If you home has a more or less open plan as most homes as is the tendency today and if you are the type of people who tend to leave their doors open or ajar return ductwork also tends to be irrelevant so long as the flow is not restricted.
I accidently ran a return duct experiment for about a year. My contractor happened to have forgotten to install 2 pans on the ends of my return ductwork so almost all the return air was coming from the basement. After the repair was made my comfort level was unchanged with the exception that after the repair some of the return grills would resonate until I changed the angles of the louvers.
If you have leaky ducts in a vented attic insist the installer repair his work at his expense and retest.
Walta
We don't have a vented attic. Attic is insulated at roofline with flash and batt and along walls, and top plates are sealed. Installer is going to repair at his expense and retest, the question is more which is the right way to repair -- with mastic at the registers in the rooms and moving from an incomplete panned return to a return above the attic floor, or to just put the sheet metal on all sides of the pan and the silicon ring the duct contractor talked about?

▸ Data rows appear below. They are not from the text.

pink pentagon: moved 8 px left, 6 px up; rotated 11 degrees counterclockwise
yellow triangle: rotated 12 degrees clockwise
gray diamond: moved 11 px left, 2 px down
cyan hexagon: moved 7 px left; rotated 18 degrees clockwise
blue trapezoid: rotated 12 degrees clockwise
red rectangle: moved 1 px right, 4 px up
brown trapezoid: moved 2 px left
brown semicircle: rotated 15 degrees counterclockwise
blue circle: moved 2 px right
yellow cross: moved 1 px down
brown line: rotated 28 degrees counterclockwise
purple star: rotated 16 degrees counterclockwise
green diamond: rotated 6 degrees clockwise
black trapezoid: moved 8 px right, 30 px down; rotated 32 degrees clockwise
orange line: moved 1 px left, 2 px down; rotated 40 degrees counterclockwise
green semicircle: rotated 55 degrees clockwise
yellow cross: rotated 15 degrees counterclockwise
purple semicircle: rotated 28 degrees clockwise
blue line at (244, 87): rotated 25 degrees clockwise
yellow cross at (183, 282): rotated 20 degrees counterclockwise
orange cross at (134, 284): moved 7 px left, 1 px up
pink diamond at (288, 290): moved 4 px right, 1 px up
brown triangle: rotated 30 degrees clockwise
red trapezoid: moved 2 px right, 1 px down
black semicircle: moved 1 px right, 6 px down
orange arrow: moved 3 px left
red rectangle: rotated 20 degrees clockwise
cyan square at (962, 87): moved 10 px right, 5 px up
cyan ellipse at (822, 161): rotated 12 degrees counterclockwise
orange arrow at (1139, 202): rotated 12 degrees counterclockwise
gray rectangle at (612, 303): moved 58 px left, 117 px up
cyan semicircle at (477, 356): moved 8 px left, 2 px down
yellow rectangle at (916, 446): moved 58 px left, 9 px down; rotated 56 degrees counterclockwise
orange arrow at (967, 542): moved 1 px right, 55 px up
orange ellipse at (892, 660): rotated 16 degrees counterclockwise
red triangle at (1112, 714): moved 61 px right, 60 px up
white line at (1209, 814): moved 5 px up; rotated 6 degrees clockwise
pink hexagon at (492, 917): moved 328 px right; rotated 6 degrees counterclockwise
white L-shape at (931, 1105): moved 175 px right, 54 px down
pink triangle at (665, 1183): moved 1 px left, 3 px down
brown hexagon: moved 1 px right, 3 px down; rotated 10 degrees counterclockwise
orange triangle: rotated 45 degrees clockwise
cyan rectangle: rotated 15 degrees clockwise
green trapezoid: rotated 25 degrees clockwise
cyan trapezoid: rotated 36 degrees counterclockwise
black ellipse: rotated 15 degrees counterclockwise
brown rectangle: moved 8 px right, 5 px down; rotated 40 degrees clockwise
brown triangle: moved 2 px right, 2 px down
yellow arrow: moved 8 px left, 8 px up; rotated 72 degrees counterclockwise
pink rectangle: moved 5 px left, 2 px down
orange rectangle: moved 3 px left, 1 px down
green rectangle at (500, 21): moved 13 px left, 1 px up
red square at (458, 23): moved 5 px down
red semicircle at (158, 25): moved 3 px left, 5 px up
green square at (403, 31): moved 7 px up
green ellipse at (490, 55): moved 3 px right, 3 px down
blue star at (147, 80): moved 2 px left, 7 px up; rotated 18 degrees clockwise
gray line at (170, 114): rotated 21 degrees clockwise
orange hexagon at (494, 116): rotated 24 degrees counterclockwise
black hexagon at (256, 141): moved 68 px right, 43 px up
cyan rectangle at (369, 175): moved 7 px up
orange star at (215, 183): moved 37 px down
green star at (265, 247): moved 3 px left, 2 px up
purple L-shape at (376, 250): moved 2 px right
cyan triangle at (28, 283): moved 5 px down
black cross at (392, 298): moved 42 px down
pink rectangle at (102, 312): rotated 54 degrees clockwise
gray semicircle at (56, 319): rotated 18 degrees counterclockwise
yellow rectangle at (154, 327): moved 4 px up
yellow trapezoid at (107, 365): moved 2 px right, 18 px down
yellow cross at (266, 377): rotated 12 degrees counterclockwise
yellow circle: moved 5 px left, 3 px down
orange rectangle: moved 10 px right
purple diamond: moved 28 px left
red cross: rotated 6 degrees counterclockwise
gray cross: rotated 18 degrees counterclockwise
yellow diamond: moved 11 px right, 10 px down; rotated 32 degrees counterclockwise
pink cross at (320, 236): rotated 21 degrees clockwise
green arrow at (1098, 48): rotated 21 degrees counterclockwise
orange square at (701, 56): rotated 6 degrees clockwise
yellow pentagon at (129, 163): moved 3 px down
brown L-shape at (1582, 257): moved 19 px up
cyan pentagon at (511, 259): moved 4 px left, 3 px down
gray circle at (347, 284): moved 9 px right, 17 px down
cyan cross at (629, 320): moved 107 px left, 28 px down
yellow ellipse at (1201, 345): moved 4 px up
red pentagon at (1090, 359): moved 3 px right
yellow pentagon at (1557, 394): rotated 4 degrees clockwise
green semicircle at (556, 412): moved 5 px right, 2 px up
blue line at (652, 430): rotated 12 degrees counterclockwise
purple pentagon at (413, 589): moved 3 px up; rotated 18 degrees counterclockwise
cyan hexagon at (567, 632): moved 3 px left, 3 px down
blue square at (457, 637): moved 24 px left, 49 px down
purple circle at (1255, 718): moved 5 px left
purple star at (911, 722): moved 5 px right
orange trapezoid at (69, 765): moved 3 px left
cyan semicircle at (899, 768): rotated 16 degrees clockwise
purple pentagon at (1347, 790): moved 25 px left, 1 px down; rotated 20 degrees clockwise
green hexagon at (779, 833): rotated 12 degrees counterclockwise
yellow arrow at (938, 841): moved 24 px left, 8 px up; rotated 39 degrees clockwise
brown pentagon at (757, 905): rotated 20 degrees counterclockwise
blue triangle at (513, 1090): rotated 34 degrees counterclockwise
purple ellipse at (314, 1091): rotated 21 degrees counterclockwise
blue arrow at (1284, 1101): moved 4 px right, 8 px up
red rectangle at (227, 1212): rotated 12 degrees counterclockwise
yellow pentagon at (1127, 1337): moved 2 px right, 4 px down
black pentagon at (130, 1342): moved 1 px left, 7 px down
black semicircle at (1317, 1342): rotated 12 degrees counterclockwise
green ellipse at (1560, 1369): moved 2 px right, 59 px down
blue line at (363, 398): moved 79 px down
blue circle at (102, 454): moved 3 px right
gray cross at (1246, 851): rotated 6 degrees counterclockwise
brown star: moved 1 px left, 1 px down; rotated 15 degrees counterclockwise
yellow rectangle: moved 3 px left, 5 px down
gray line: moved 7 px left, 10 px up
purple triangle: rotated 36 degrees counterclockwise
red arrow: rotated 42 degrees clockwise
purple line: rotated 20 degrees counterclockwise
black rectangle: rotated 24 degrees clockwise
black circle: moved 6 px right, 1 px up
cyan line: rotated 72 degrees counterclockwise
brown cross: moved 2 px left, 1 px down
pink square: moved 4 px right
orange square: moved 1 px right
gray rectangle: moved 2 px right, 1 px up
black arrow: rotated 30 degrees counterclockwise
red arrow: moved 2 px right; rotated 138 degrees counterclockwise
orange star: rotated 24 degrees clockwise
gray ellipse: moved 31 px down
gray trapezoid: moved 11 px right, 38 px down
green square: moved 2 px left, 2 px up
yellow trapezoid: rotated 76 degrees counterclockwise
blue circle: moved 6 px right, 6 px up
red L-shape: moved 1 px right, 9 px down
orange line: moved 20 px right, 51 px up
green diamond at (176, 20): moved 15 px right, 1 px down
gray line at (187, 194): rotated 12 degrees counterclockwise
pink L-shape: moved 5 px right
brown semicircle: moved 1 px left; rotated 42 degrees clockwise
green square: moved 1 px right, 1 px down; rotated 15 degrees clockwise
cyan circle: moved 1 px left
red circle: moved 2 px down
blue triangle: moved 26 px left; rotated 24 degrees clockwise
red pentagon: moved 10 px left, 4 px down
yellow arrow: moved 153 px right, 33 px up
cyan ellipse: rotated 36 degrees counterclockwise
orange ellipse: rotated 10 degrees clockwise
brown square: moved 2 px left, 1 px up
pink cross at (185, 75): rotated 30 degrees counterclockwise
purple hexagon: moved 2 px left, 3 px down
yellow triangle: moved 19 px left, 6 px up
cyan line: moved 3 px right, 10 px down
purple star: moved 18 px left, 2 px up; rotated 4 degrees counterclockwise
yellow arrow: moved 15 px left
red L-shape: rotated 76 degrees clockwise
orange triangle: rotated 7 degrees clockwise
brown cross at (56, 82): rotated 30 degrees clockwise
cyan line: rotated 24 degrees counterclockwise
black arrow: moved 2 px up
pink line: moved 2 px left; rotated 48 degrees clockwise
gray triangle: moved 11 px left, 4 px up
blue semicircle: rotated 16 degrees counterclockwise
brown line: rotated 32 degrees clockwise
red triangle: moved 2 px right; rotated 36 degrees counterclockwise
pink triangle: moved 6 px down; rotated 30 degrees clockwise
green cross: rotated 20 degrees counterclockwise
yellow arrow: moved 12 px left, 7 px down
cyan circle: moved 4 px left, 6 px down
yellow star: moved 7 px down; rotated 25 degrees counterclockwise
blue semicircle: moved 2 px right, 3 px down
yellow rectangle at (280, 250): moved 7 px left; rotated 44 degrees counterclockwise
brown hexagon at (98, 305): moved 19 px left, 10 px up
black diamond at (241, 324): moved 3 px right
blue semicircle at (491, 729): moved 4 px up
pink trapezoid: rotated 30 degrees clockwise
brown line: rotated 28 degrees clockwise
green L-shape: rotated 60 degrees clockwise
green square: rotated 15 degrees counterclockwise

I'm not an expert, but this article (https://www.greenbuildingadvisor.com/article/duct-leakage-testing) indicates that supply leaks are worse than return leaks. If it were my house, I would want to avoid using a leaky pan as a return. I'd seal up the leaks or find another way to return conditioned air to the plenum. I'd be less concerned about small amounts of supply air spilling into a mostly sealed attic.
But let's see if one of the experts has an opinion on this.
The way I see it you need the ducts in your attic conditioned to leak because if they don’t, the dew point of the air in the attic is likely to be higher than the temp if the attic walls from time to time. When this happened the walls will get wet if they get wet enough and stay wet for long enough mold will grow and things could rot.
When you chose the conditioned attic you chose to take the bitter pill of supplying enough conditioned air to the attic to keep the attic at more or less the same temp and humidity as the rest of the conditioned spaces.
If your ducts don’t leak enough you will need to add registers in the attic or risk mold.
I have to ask have you removed any and all of the old insulation from the attic floor?
Walta
There was never any insulation at the attic floor. Before we did the flash and batt there was a wooden floor in the walk-up attic and no insulation anywhere.
I don't think we're going to have a dew point problem in the attic, as the attic is hot and humid in the summer and cool and dry in the winter.
Before this system was installed a couple of months ago, there were window units in some upstairs rooms and nothing anywhere else, and hot humid conditions did not cause damp walls anywhere in the house above ground, windows open or windows closed.
The basement is another issue, and we run a dehumidifier down there.
Mara
"the attic is hot and humid in the summer and cool and dry in the winter."
Remind me what, is all that insulation you paid big buck for doing if the attic conditions are more or less the same as the outdoor conditions.
If the R 1.5 plaster/drywall ceiling has a bigger temperature difference from top to bottom than your insulation then insulation has a lower R value than the ceiling.